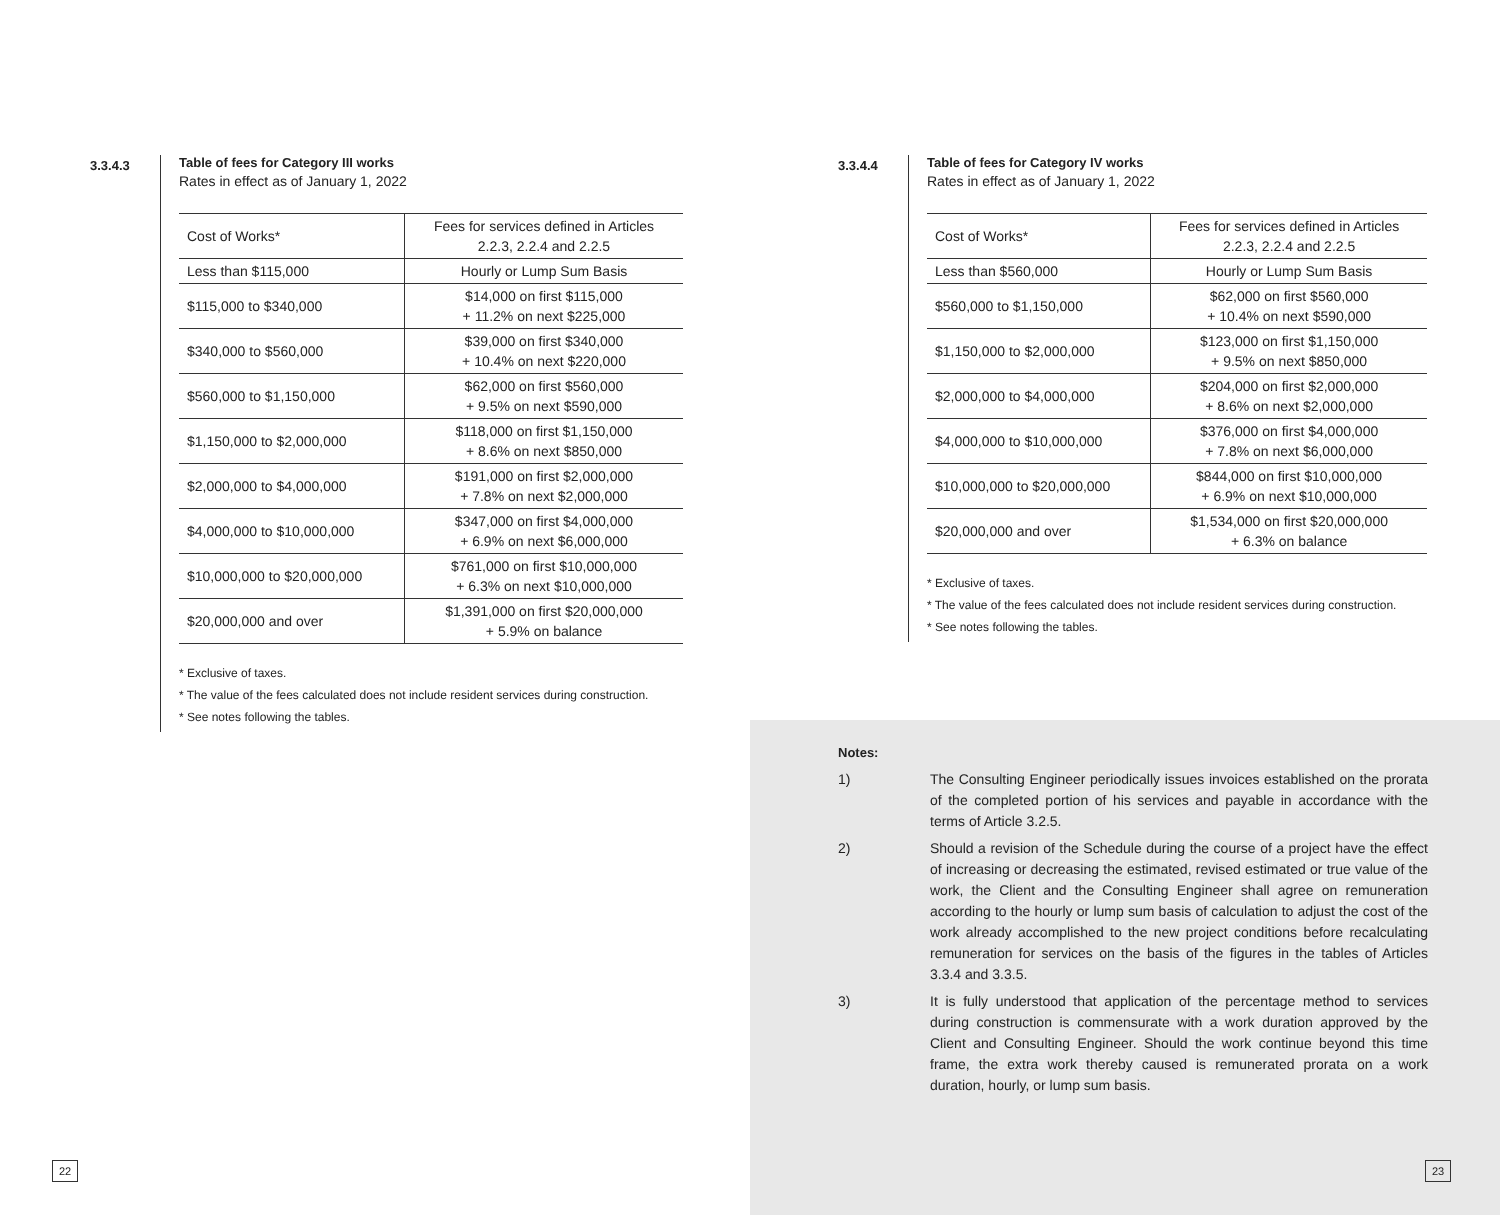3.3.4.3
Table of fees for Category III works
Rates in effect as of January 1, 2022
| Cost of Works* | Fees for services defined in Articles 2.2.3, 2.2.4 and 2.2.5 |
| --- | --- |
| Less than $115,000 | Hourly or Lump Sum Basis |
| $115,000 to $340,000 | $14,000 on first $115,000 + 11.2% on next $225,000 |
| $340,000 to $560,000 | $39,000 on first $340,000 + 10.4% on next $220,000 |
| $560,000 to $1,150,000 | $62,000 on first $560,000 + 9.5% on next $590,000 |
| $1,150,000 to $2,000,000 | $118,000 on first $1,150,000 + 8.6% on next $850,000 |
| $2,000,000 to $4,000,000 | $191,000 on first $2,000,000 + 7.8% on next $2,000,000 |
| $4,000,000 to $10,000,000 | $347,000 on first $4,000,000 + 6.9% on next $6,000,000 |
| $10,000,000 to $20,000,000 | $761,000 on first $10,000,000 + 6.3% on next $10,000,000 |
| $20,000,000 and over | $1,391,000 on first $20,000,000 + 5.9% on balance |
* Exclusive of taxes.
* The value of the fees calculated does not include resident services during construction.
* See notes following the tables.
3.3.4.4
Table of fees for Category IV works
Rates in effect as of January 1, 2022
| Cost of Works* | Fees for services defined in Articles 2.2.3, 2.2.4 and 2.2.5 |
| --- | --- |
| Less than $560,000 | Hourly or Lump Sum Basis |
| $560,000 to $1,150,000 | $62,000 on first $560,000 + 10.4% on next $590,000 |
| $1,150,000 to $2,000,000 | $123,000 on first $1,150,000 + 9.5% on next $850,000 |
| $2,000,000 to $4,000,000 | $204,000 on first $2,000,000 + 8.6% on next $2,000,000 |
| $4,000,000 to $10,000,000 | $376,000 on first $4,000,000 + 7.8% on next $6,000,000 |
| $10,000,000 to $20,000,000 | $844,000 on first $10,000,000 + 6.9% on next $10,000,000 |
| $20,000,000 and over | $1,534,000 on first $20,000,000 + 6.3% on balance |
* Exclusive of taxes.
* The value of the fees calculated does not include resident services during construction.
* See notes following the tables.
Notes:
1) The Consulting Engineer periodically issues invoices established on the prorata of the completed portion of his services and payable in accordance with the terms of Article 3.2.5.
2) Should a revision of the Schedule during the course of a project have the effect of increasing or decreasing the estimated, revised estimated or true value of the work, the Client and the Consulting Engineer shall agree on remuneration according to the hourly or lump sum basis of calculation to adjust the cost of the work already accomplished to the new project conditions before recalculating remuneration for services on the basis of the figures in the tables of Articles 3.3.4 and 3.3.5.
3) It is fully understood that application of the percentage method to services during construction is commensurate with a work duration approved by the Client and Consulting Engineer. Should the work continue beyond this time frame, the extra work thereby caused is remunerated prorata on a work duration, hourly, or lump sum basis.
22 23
----
▶ _Exercise brief_
For each line in the material above that contains the string "with", make a copy.

▶ _Output for this exercise_
1) The Consulting Engineer periodically issues invoices established on the prorata of the completed portion of his services and payable in accordance with the terms of Article 3.2.5.
3) It is fully understood that application of the percentage method to services during construction is commensurate with a work duration approved by the Client and Consulting Engineer. Should the work continue beyond this time frame, the extra work thereby caused is remunerated prorata on a work duration, hourly, or lump sum basis.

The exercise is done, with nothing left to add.